Search code examples
elasticsearchserializationjson.netnest

How to serialize type information using custom serializer also for sub documents using NEST and Elasticsearch


I'm using the example on https://www.elastic.co/guide/en/elasticsearch/client/net-api/current/custom-serialization.html#_serializing_type_information to get $type information for the documents in elasticsearch.

However as mentioned on the page this only returns type information for the outer document:

the type information is serialized for the outer MyDocument instance, but not for each MySubDocument instance in the SubDocuments collection.

So my question now is if anyone knows how to also get type information for sub documents?

I've tried using the same JsonSerializerSettings as in their example separate from Elasticsearch (using LinqPad) and there I get type information also for sub documents:

void Main()
{
    var temp = new ListBlock
    {
        Id = 1,
        Title = "Titel",
        Blocks = new List<BlockContent> {
            new InnerBlock {
                Id = 11,
                MyProperty ="Inner Property"
            },
            new InnerBlock2 {
                Id = 12,
                MyProperty2 = "Inner property 2"
            }
        }
    };

    var serializeOptions = new Newtonsoft.Json.JsonSerializerSettings
    {
        TypeNameHandling = Newtonsoft.Json.TypeNameHandling.All,
        NullValueHandling = Newtonsoft.Json.NullValueHandling.Ignore,
        TypeNameAssemblyFormatHandling = Newtonsoft.Json.TypeNameAssemblyFormatHandling.Simple,
        Formatting = Newtonsoft.Json.Formatting.Indented
    };
    var serialized = Newtonsoft.Json.JsonConvert.SerializeObject(temp, serializeOptions);
    serialized.Dump();
}

public class BlockContent
{
    public int Id { get; set; }
}

public class ListBlock : BlockContent
{
    public string Title { get; set; }
    public List<BlockContent> Blocks { get; set; }
}

public class ListBlock2 : BlockContent
{
    public string Title2 { get; set; }
    public List<BlockContent> Blocks { get; set; }
}

public class InnerBlock : BlockContent
{
    public string MyProperty { get; set; }
}

public class InnerBlock2 : BlockContent
{
    public string MyProperty2 { get; set; }
}

This code results in the following json:

{
  "$type": "UserQuery+ListBlock, LINQPadQuery",
  "Title": "Titel",
  "Blocks": {
    "$type": "System.Collections.Generic.List`1[[UserQuery+BlockContent, LINQPadQuery]], System.Private.CoreLib",
    "$values": [
      {
        "$type": "UserQuery+InnerBlock, LINQPadQuery",
        "MyProperty": "Inner Property",
        "Id": 11
      },
      {
        "$type": "UserQuery+InnerBlock2, LINQPadQuery",
        "MyProperty2": "Inner property 2",
        "Id": 12
      }
    ]
  },
  "Id": 1
}

Using these versions at the moment:

  • Elasticsearch 7.4.2
  • Nest 7.4.2

Update:

The solution provided by Russ Cam below works like a charm for the data model included in the response, however I've put together an example below based on how we create indices (using automap) and bulk index the initial list of documents. This works fine if we exclude the list of Guids (CategoryIds) in the model but if we include it the following exception is thrown:

{
    "took": 8,
    "errors": true,
    "items": [{
            "index": {
                "_index": "testindex",
                "_type": "_doc",
                "_id": "1",
                "status": 400,
                "error": {
                    "type": "mapper_parsing_exception",
                    "reason": "failed to parse field [categoryIds] of type [keyword] in document with id '1'. Preview of field's value: '{$values=[], $type=System.Collections.Generic.List`1[[System.Guid, System.Private.CoreLib]], System.Private.CoreLib}'",
                    "caused_by": {
                        "type": "illegal_state_exception",
                        "reason": "Can't get text on a START_OBJECT at 1:140"

> **Stored records**
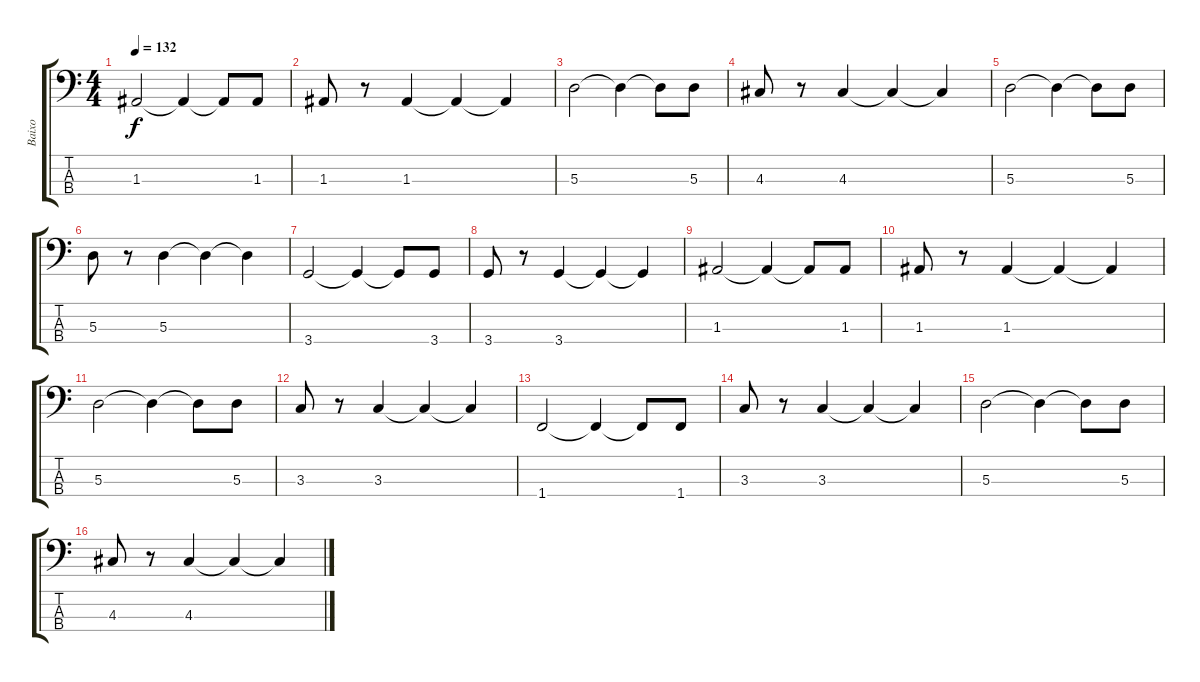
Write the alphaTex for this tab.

\track ("Baixo" "Baixo") {instrument electricbassfinger}
\staff {score tabs}
\tuning (G2 D2 A1 E1) {hide}
\ts (4 4)
\tempo 132
\clef f4
\ks c
1.3.2{dy f} 1.3{t}.4 1.3{t}.8 1.3.8 |
1.3.8 r.8 1.3.4 1.3{t}.4 1.3{t}.4 |
5.3.2 5.3{t}.4 5.3{t}.8 5.3.8 |
4.3.8 r.8 4.3.4 4.3{t}.4 4.3{t}.4 |
5.3.2 5.3{t}.4 5.3{t}.8 5.3.8 |
5.3.8 r.8 5.3.4 5.3{t}.4 5.3{t}.4 |
3.4.2 3.4{t}.4 3.4{t}.8 3.4.8 |
3.4.8 r.8 3.4.4 3.4{t}.4 3.4{t}.4 |
1.3.2 1.3{t}.4 1.3{t}.8 1.3.8 |
1.3.8 r.8 1.3.4 1.3{t}.4 1.3{t}.4 |
5.3.2 5.3{t}.4 5.3{t}.8 5.3.8 |
3.3.8 r.8 3.3.4 3.3{t}.4 3.3{t}.4 |
1.4.2 1.4{t}.4 1.4{t}.8 1.4.8 |
3.3.8 r.8 3.3.4 3.3{t}.4 3.3{t}.4 |
5.3.2 5.3{t}.4 5.3{t}.8 5.3.8 |
4.3.8 r.8 4.3.4 4.3{t}.4 4.3{t}.4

> **Directives**
(1) Translate this sentence from the NEST serialization thread into German: "So my question now is if anyone knows how to also get type information for sub documents?"
(2) In the NEST serialization thread, why isn't the Elastic custom serialization example enough for the poster?
(3) Answer from the NEST serialization thread:
(a) Which versions of Elasticsearch and NEST is the poster using?
(b) What value is TypeNameHandling set to in the LinqPad test?
(c) What error type is reported when the CategoryIds list is included?

> **In response**
(1) Meine Frage ist also nun, ob jemand weiß, wie man auch für Unterdokumente Typinformationen erhält?

(2) As the Elastic page itself mentions, that example serializes type information only for the outer MyDocument instance. It does not serialize it for each MySubDocument instance in the SubDocuments collection, and the poster also needs type information for sub documents.

(3)
(a) Elasticsearch 7.4.2 and NEST 7.4.2.
(b) Newtonsoft.Json.TypeNameHandling.All.
(c) mapper_parsing_exception.